-- Passage to read follows --

D = factor for dilution of waste water by surface water flow = 10 (ECHA default) (Reference 1)


Predicted No Effect Concentration (PNEC)


Ecotoxicological studies

Green Algae (Selenastrum caprocornutum):

IC50 72h (growth) > 99,000 μg/L (OECD 201) (Reference 3)

NOEC = 99,000 μg/L


Water flea (Daphnia magna):

Acute toxicity

EC50 48 h (immobility) > 1,000,000 μg/L (OECD 202) (Reference 3 )

NOEC = 1,000,000 μg/L


Water flea (Ceriodaphnia dubia):

Chronic toxicity

EC50 7 days (reproduction) > 10,000 μg/L (EPA 1002) (Reference 9)

NOEC = 10,000 μg/L


Fathead Minnow (Juvenilee Pimephales promelas):

Acute toxicity

LC50 96 h (lethality) > 95,000 μg/L (OECD 203) (Reference 3)

-- Passage to read concluded --

_Tasks_
**a)** According to the ecotoxicity data, what is the NOEC for the water flea Ceriodaphnia dubia?
**b)** Write out the stretch of the ecotoxicity data from "Green Algae (Selenastrum" through "(Reference 3 )" word for word.

-- Supplied records follows --

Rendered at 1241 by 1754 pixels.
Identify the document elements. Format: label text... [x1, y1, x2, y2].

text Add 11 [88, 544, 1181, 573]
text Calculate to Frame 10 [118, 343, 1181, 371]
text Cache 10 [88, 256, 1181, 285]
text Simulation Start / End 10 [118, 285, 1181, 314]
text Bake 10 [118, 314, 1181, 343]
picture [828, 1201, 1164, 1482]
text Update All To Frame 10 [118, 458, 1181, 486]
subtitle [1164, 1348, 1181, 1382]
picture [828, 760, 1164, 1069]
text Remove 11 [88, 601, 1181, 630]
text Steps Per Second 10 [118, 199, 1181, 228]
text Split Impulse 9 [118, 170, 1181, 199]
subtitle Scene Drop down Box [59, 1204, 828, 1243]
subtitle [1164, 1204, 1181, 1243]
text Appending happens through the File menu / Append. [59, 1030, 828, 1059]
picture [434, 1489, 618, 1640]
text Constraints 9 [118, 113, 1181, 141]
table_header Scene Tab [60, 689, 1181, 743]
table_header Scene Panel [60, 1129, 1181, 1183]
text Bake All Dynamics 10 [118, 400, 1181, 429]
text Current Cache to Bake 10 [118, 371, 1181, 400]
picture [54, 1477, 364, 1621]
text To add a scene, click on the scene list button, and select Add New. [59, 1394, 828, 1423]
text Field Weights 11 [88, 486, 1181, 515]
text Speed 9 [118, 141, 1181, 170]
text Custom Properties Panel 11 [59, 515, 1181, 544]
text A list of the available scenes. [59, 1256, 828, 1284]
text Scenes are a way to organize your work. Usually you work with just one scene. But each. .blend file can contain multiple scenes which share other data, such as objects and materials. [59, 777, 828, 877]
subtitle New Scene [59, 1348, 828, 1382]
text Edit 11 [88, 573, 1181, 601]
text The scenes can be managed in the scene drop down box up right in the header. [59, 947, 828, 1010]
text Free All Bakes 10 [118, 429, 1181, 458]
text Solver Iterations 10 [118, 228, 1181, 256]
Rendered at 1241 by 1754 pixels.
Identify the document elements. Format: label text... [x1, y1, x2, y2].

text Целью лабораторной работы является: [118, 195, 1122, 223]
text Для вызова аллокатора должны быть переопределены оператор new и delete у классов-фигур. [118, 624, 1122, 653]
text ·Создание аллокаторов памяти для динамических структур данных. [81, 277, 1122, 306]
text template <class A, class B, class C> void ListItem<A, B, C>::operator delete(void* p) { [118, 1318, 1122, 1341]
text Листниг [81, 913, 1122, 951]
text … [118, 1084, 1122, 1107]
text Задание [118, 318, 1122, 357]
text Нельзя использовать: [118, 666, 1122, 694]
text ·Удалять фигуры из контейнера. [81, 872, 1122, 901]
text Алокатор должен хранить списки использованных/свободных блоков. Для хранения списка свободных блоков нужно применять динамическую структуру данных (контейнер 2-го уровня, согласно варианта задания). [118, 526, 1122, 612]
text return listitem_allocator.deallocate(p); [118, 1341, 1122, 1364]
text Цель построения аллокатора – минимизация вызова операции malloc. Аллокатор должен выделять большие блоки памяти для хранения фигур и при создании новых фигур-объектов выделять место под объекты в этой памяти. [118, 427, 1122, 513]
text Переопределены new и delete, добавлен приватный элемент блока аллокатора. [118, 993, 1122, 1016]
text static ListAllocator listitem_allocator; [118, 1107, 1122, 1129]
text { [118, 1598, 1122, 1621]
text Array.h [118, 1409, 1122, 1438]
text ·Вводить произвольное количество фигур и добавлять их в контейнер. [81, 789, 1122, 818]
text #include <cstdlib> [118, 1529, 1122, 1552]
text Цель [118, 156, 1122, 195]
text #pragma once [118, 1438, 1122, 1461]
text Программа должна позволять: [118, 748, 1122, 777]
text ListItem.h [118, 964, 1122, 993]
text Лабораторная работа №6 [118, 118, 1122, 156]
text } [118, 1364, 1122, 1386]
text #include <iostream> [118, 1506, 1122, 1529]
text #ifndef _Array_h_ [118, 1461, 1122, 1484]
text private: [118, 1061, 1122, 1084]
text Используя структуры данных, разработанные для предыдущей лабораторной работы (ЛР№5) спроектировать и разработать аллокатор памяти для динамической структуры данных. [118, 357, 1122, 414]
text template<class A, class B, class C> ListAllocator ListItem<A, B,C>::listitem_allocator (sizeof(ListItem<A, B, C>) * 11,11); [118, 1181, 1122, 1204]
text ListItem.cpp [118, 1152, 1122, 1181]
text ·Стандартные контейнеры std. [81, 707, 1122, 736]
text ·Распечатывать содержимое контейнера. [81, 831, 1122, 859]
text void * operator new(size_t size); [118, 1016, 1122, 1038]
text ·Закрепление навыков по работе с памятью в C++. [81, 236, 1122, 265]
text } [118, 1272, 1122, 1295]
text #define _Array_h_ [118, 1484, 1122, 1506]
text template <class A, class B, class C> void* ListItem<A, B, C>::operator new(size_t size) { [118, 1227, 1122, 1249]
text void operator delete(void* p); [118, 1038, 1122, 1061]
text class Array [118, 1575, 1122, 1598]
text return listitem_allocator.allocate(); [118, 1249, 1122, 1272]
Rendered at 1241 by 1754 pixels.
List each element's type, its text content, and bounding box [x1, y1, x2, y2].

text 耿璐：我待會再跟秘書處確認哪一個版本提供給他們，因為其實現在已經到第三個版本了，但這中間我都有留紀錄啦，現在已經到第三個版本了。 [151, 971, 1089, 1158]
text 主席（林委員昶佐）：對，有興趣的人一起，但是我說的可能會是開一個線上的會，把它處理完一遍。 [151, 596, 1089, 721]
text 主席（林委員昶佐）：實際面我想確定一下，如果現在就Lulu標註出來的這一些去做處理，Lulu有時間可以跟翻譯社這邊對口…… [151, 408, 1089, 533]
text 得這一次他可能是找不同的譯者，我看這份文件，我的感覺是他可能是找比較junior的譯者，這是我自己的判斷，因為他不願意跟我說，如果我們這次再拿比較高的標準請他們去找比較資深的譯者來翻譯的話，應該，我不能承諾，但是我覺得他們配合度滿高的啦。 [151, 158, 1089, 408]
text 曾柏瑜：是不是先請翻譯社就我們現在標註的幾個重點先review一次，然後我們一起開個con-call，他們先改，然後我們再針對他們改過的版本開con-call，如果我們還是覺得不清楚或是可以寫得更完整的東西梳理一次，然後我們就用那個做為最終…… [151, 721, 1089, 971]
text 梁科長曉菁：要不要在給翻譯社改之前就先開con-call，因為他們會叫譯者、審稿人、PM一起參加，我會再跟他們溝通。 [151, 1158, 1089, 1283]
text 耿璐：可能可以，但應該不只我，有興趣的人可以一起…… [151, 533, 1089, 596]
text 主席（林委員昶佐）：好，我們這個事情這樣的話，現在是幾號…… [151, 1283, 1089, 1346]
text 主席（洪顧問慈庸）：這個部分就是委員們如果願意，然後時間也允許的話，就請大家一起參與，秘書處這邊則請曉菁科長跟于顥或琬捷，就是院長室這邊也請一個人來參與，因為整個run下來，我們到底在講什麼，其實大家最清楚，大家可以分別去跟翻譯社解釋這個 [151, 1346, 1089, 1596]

-- Supplied records concluded --

_Responses to the exercise_
**a)** 10,000 μg/L

**b)**
Green Algae (Selenastrum caprocornutum):

IC50 72h (growth) > 99,000 μg/L (OECD 201) (Reference 3)

NOEC = 99,000 μg/L


Water flea (Daphnia magna):

Acute toxicity

EC50 48 h (immobility) > 1,000,000 μg/L (OECD 202) (Reference 3 )